Antennen - WLAN-Router

Antennen

Jede Person war sicher bereits mal wütend wegen der schlechten Leistungsfähigkeit des Wireless Lan-Routers bzw. der FRITZ! Box. Der Großteil der Router verfügt über eine (manche Geräte ebenfalls über zwei) Rundstrahl-Antenne. Jene serienmäßig in WLAN Modems verbauten Rundstrahl-Antennen haben meistens eine äußerst geringe Leistung und können aufgrund dessen praktisch niemals ein ganzes Haus, Arbeitszimmer beziehungsweise sonstiges Gemäuer abdecken. Es existiert immer einen Ort, wo der Wireless LanBegrüßung so gut wie nicht besteht.

Die Schwachstelle der meisten WLAN Modems ist jene WiFi-Antenne – sie hat zu wenig Leistung. Das bedeutet, sie benötigen eine stärkere WiFi Antenne. Aber was für eine? Und auf welche Weise bringt jemand jene an?

Für welche Person rentiert sich eine Montage einer Antenne?
Für jede Person, die feststellt, dass ein eigenes Wireless Lan-Modem nicht jedweden Abschnitt einer Unterkunft, vom Haus beziehungsweise eventuell sogar vom Garten überdeckt. Ein Vorteil im Vergleich zu eines WiFi Verstärkers ist klar: Diese WiFi Antenne optimiert wahrhaftig wirkungsvoll die Stärke des Signals, wogegen der Repeater jenes Zeichen aufnimmt & erneut abgibt, welches eine Senkung der Leistungsbandbreite zur Folge hat.
Die Antenne ist überdies facettenreich einzusetzen: mit einem entsprechenden Antennenkabel könnten sie anhand speziell geschützter Außenantennen auch Ihren Gartenbereich, Balkonbereich oder Terasse mit dem zuverlässigen, stabilen WLAN-Signal beliefern.

Mit welchen für Kosten ist solch eine Montage verbunden?
Klassische Antennen existieren im Internet bereits anfangend ab 10 Euro zu erwerben. Je nach Bedarf kann der Preis für so eine WLAN-Antenne natürlich äußerst hoch steigen – allerdings fast braucht ein Richtantennenset im Wert von über 100 Euro! D. h., vornehmlich kostet Sie so ein Umbau nicht mehr als zwanzig € & 15 Minuten.
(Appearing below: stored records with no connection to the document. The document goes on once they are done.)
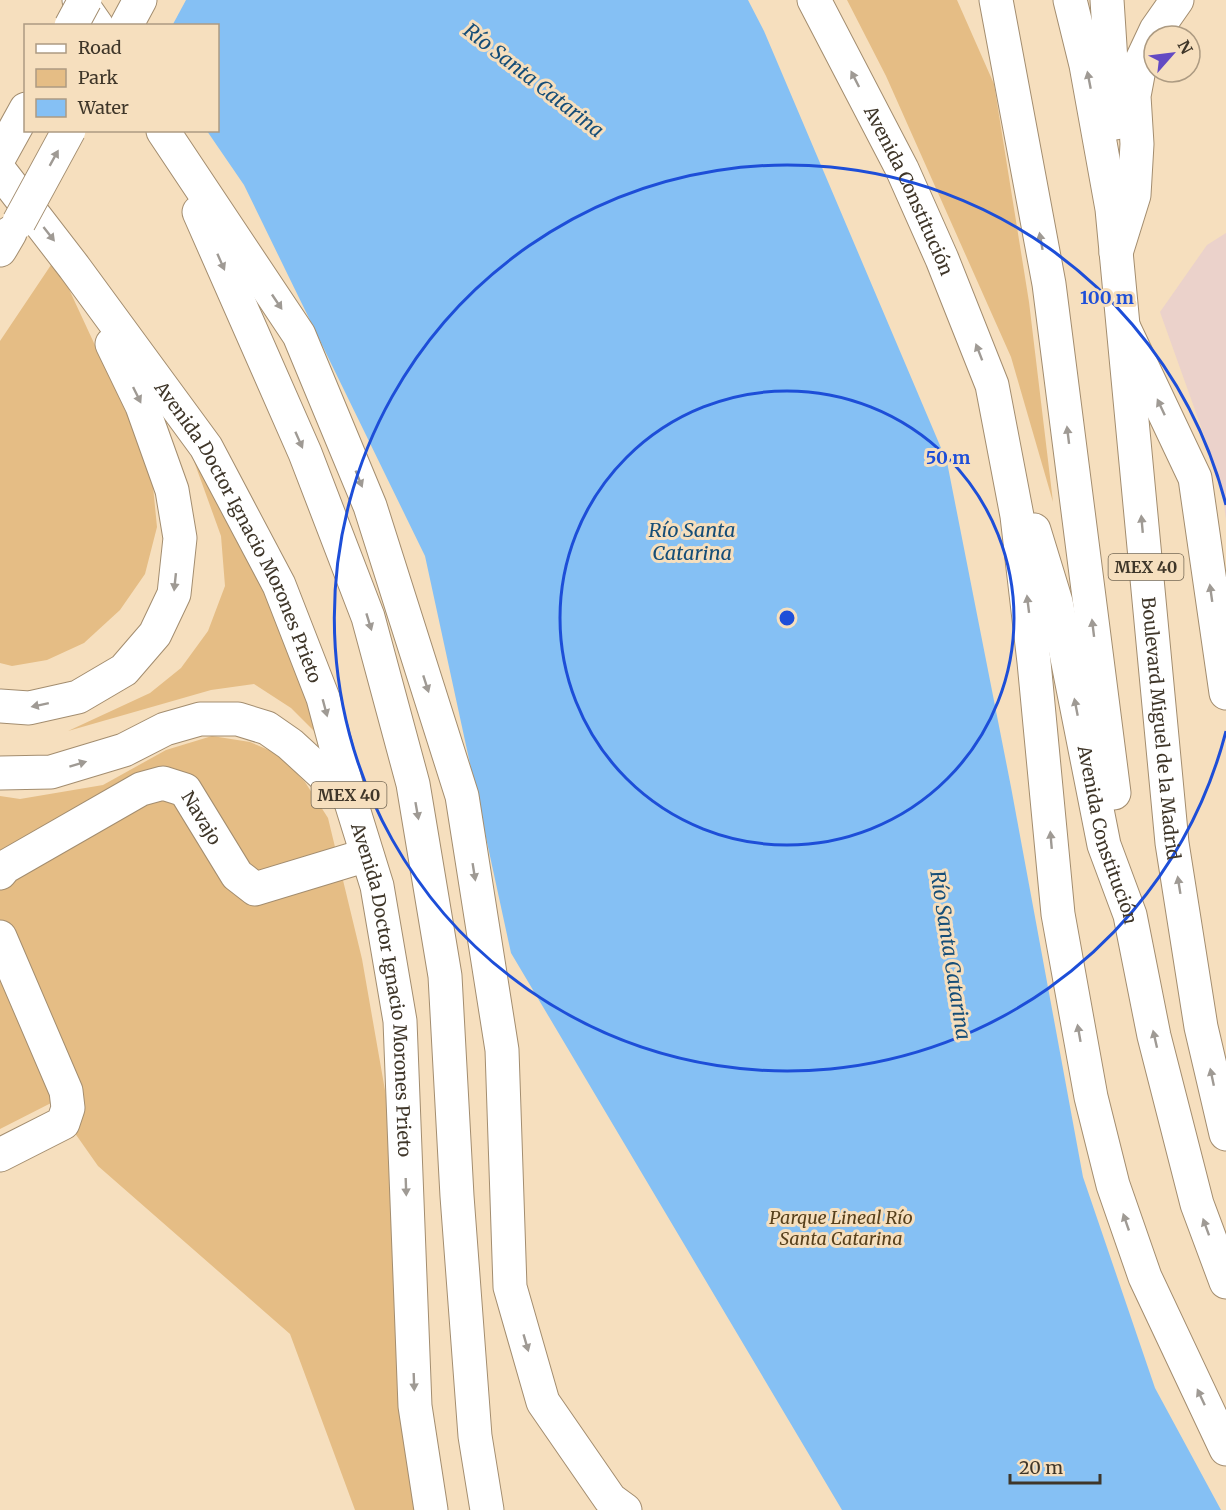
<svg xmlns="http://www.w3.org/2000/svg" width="1226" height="1510" font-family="Merriweather,serif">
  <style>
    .commercial { fill: #ebd2cb }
    .green { fill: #e5bd85 }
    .water { fill: #85c0f4 }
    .pier { fill: #f6dfbe }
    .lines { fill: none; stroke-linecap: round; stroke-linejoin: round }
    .minor-casing { stroke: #a38d6f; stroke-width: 35 }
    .major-casing { stroke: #a38d6f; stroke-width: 35 }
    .highway-casing { stroke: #a38d6f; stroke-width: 35 }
    .minor { stroke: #fff; stroke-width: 33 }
    .major { stroke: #fff; stroke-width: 33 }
    .highway { stroke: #fff; stroke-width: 33 }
    .major-bridge-casing { stroke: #a38d6f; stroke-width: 35; stroke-linecap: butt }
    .major-bridge { stroke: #fff; stroke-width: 33 }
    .oneway { fill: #9f9a94 }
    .ring { fill: none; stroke: #1d4ed8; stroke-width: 3 }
    .labels { text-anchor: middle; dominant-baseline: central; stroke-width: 6; stroke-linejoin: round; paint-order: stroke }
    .shield { fill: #f6dfbe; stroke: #766956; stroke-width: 1.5 }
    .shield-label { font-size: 16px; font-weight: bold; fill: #3f3629 }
    .street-label { font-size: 18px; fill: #3f3629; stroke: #f6dfbe }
    .park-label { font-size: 18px; font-style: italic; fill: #57401c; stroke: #f6dfbe }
    .water-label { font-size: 20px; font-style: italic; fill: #154d77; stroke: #f6dfbe }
    .centre { fill: #1d4ed8; stroke: #f6dfbe; stroke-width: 3 }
    .ring-label { font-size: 18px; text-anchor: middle; font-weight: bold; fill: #1d4ed8; stroke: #f6dfbe; stroke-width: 6; stroke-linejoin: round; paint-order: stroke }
  </style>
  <rect width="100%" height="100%" fill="#f6dfbe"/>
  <!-- commercial -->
  <path class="commercial" d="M1226 233V519L1220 480 1160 312 1207 245Z"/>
  <!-- green -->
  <path class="green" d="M847 0H957L994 84 1029 302 1053 502 1011 357 886 76Z
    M55 259 151 466 157 527 145 574 120 610 84 643 47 660 12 666 0 663V341Z
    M182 428 234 513 323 740 291 708 254 684 211 690 68 731 150 693 181 668 208 631 225 586 221 536Z
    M212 736 250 742 278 754 305 782 328 818 362 959 393 1136 424 1510H355L290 1334 98 1166 53 1102 0 1129V796L20 799 103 785 166 750Z"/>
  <!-- water -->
  <path class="water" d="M121 0H748L764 31 947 462 1011 787 1083 1177 1155 1388 1221 1510H842L511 953 425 556 244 185 207 131 218 130V26L138 25Z"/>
  <!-- pier -->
  <path class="pier" d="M118 0H186L172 26H134Z"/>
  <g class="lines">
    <defs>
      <g id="minor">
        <path d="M1116 253 1134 195 1137 144 1134 96 1140 64 1156 30 1177 0"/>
        <path d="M1124 328 1195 478 1226 693"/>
        <path id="s1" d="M0 873 5 867 141 789 163 783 185 790 237 875 255 889 367 855"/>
        <path d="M0 937 66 1091 68 1108 63 1123 0 1155"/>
      </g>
      <path id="major" d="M126 26 140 0
        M0 156 26 109"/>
      <g id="highway">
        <path d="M79 0 97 26"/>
        <path id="s2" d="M814 0 902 169 942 259 992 385 1017 516 1034 662 1058 914 1091 1097 1113 1185 1145 1277 1226 1449"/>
        <path d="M996 0 1049 284 1114 793"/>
        <path id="s3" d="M1070 0 1086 65 1112 209 1172 843 1201 1027 1226 1134"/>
        <path d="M1107 0 1115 123"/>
        <path d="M163 131 299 335 370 506 462 796 502 1050 510 1287 543 1402 610 1499 625 1510"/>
        <path id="s4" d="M0 171 74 267 206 447 279 585 323 698 350 799 377 886 400 1021 415 1406 431 1510"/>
        <path d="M199 212 305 453 368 617 413 784 445 976 457 1196 475 1436 487 1510"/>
        <path d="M0 250 10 233"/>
        <path id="s5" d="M1034 530 1056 602 1104 845 1130 915 1154 1036 1197 1204 1226 1282"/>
        <path d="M0 706 29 708 78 697 124 670 155 634 174 594 180 538 172 490 142 406 112 344"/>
        <path d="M0 773 51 772 124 750 165 729 200 719H238L267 728 290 744 350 799"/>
      </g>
    </defs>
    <!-- minor casing -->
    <use href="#minor" class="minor-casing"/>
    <!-- major casing -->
    <use href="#major" class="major-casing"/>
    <!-- highway casing -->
    <use href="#highway" class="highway-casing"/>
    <!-- minor -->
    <use href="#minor" class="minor"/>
    <!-- major -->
    <use href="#major" class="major"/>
    <!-- highway -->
    <use href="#highway" class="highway"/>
    <defs>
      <path id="major-bridge" d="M71 26 85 0
        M19 222 69 130"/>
    </defs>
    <!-- major-bridge casing -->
    <use href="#major-bridge" class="major-bridge-casing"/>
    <!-- major-bridge -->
    <use href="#major-bridge" class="major-bridge"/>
  </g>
  <!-- one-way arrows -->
  <defs><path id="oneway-solid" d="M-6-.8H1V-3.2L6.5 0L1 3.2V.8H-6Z" transform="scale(1.5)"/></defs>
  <g class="oneway">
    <use href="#oneway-solid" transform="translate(855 79) rotate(-117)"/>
    <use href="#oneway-solid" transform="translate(1089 80) rotate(-101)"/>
    <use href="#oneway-solid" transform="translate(54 158) rotate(-61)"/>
    <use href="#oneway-solid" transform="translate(49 234) rotate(52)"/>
    <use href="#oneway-solid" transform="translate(1041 241) rotate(-100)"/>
    <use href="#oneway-solid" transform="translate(221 262) rotate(66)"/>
    <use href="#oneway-solid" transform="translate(277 302) rotate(56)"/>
    <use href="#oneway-solid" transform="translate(979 352) rotate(-111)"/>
    <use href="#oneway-solid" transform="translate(137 395) rotate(64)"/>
    <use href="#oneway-solid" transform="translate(1161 407) rotate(-115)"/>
    <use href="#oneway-solid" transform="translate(1068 435) rotate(-97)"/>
    <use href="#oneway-solid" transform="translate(299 440) rotate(66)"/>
    <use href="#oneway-solid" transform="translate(359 479) rotate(68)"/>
    <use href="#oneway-solid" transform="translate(1142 524) rotate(-95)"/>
    <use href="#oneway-solid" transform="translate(175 582) rotate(96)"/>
    <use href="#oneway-solid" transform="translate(1211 593) rotate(-98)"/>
    <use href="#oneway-solid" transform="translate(1028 604) rotate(-97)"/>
    <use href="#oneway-solid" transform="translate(369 622) rotate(73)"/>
    <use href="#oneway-solid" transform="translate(1093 628) rotate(-97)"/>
    <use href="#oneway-solid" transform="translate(426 684) rotate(72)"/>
    <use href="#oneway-solid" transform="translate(40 705) rotate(168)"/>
    <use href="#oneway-solid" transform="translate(1076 707) rotate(-101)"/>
    <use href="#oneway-solid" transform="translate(325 708) rotate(75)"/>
    <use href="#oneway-solid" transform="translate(78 764) rotate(-17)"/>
    <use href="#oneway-solid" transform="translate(417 811) rotate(80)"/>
    <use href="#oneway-solid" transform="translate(1051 840) rotate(-95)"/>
    <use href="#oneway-solid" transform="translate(474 872) rotate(81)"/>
    <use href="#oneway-solid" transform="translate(1179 885) rotate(-99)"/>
    <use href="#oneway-solid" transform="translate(1079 1033) rotate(-100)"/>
    <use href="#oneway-solid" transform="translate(1155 1039) rotate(-103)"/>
    <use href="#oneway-solid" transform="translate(1212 1077) rotate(-102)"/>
    <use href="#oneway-solid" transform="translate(406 1187) rotate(88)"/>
    <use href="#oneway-solid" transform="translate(1126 1222) rotate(-109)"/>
    <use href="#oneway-solid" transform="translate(1206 1227) rotate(-110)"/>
    <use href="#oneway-solid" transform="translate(526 1343) rotate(74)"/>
    <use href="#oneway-solid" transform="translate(414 1382) rotate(88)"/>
    <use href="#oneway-solid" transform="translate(1201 1397) rotate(-115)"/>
  </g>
  <!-- distance rings -->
  <g class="ring">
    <circle cx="787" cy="618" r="227"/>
    <path d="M1226 731A453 453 0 1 1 1226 505"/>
  </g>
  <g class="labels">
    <!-- shield labels -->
    <g class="shield">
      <rect x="1108.5" y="554" width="75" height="26" rx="4.5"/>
      <rect x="311.5" y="782" width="75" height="26" rx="4.5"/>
    </g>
    <g class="shield-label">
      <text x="1146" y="567">MEX 40</text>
      <text x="349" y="795">MEX 40</text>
    </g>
    <!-- street labels -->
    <g class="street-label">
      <text stroke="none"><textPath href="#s2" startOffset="213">Avenida Constitución</textPath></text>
      <text stroke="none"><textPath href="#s4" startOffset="435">Avenida Doctor Ignacio Morones Prieto</textPath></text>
      <text stroke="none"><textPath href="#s3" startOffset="735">Boulevard Miguel de la Madrid</textPath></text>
      <text stroke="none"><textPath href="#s1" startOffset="243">Navajo</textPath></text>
      <text stroke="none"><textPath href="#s5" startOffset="314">Avenida Constitución</textPath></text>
      <text stroke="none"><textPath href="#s4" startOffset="921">Avenida Doctor Ignacio Morones Prieto</textPath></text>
    </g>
    <!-- park labels -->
    <g class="park-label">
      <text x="841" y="1217">Parque Lineal Río<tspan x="841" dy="21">Santa Catarina</tspan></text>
    </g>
    <!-- water labels -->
    <g class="water-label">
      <text transform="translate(534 80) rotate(38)">Río Santa Catarina</text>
      <text x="692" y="529">Río Santa<tspan x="692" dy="23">Catarina</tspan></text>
      <text transform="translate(951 955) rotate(81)">Río Santa Catarina</text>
    </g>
  </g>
  <circle cx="787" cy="618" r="9" class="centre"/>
  <g class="ring-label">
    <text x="1107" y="304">100 m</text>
    <text x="948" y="464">50 m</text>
  </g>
  <!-- legend -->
  <rect x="24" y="24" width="195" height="108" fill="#f6dfbe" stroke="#ad9b82" stroke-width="1.5"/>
  <rect x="36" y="44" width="30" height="9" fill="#ffffff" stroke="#ad9b82" stroke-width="1.5"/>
  <text x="78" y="54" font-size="18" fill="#3f3629">Road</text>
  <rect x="36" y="69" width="30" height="18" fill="#e5bd85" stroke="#ad9b82" stroke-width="1.5"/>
  <text x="78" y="84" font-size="18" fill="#3f3629">Park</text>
  <rect x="36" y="99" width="30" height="18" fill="#85c0f4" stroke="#ad9b82" stroke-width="1.5"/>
  <text x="78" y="114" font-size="18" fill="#3f3629">Water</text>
  <!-- north arrow -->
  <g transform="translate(1172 54) rotate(62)"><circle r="28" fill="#f6dfbe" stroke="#ad9b82" stroke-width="1.5"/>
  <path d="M0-4.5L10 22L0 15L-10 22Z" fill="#634ac3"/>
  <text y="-9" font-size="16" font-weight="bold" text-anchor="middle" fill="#3f3629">N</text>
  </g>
  <!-- scale -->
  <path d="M1010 1474v9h90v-9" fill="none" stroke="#3f3629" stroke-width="3"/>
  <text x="1019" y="1474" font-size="18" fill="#3f3629" stroke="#f6dfbe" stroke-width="4.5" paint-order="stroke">20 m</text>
</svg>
Und dafür bekommen Sie zu guter Letzt die gewünschte Sendeleistung des WiFi Netzwerkes.

Dazwischen findet man außerdem welche Sektor-Antenne, die bezüglich des Signal-Öffnungswinkels mittig anzusiedeln wäre. Diese wäre besonders für weitflächige WiFi Netze passend so beispielsweise auf Campinggelände. Wenn Sie ein weitreichendes Areal mit einer drahtlosen Internetanbindung beliefern wollen ist jene Antennenform am passendsten – bevorzugt gleich mehr als eine, um die vollständige Abdeckung zu kriegen.

Der Einbau:
Bei hochwertigen Routerarten lässt sich eine „Standard Antenne“ einfach abmontieren und durch eine Brandneue ablösen. Man sollte vermeiden, die „Antenne“ mit einem zusätzlichen Kabel zu befestigen – der durch dieses Kabel bestehende Verlust von Signalstärke verbietet eine Steigerung der Leistung & nichts verändert sich. Es mag auch nötig sein, das Modem aufzuschrauben, um welche neue „Antenne“ an das Kabeldraht der bestehenden Antenne anzubringen. Recherchieren Sie online idealerweise nach einer eigenen Gebrauchsanleitung für Ihr Router-Modell.

Die Wahl einer WLAN Antenne:
Es wird zwischen drei Arten von Antenne differenziert; Rundstrahl-Antennen, wie sie in Routern serienmäßig eingebaut werden, Sektor-Antennen und Richtstrahl-Antennen. Die einzigen Unterschiede wären die Signal-Öffnungswinkel, die variieren. Richtstrahlantennen lassen sich in eine bestimmte Richtung justieren & besitzen eine ziemlich hohe Reichweite, die gemäß Systemkonfiguration auch über viele Km funktionieren könnte. Jedoch ist der Einflussbereich bedauerlicherweise nur ein ziemlich kleiner, so dass jenes Antennenmodell praktisch bloß gebraucht wird, wenn jemand das Signal für eine tatsächlich weite Distanz überleiten lassen wollen. Diese Methodik wird ebenfalls „Bridging“ genannt. Dies wäre allerdings für einen Normalverbraucher nicht von Bedeutung: der ist bekanntlich bereits mit einer Rundstrahl-Antenne zufrieden. Diese besitzen den größten Signalöffnungswinkel und steigern leicht die Sendeleistung ; und das für sämtliche Richtungen.